- Supplied material -
....

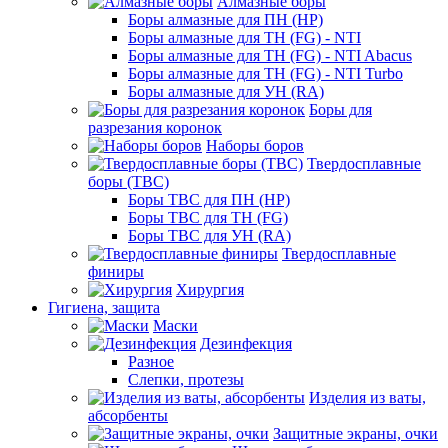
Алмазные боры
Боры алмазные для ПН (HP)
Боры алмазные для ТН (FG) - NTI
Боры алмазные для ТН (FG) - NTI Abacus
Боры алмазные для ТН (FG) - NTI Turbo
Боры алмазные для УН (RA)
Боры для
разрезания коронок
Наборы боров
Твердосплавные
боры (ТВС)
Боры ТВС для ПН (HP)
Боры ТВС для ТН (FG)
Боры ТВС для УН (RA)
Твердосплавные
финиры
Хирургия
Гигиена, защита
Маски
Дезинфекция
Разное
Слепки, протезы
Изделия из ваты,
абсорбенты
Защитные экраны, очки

....

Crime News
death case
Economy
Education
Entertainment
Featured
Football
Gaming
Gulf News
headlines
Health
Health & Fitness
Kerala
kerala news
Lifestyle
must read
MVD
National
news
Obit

....

There is a run of lines above from the one with "Алмазные боры" to the one with "Защитные экраны, очки"; print exactly that run, both ends included, and nothing else.

- Exercise response -
Алмазные боры
Боры алмазные для ПН (HP)
Боры алмазные для ТН (FG) - NTI
Боры алмазные для ТН (FG) - NTI Abacus
Боры алмазные для ТН (FG) - NTI Turbo
Боры алмазные для УН (RA)
Боры для
разрезания коронок
Наборы боров
Твердосплавные
боры (ТВС)
Боры ТВС для ПН (HP)
Боры ТВС для ТН (FG)
Боры ТВС для УН (RA)
Твердосплавные
финиры
Хирургия
Гигиена, защита
Маски
Дезинфекция
Разное
Слепки, протезы
Изделия из ваты,
абсорбенты
Защитные экраны, очки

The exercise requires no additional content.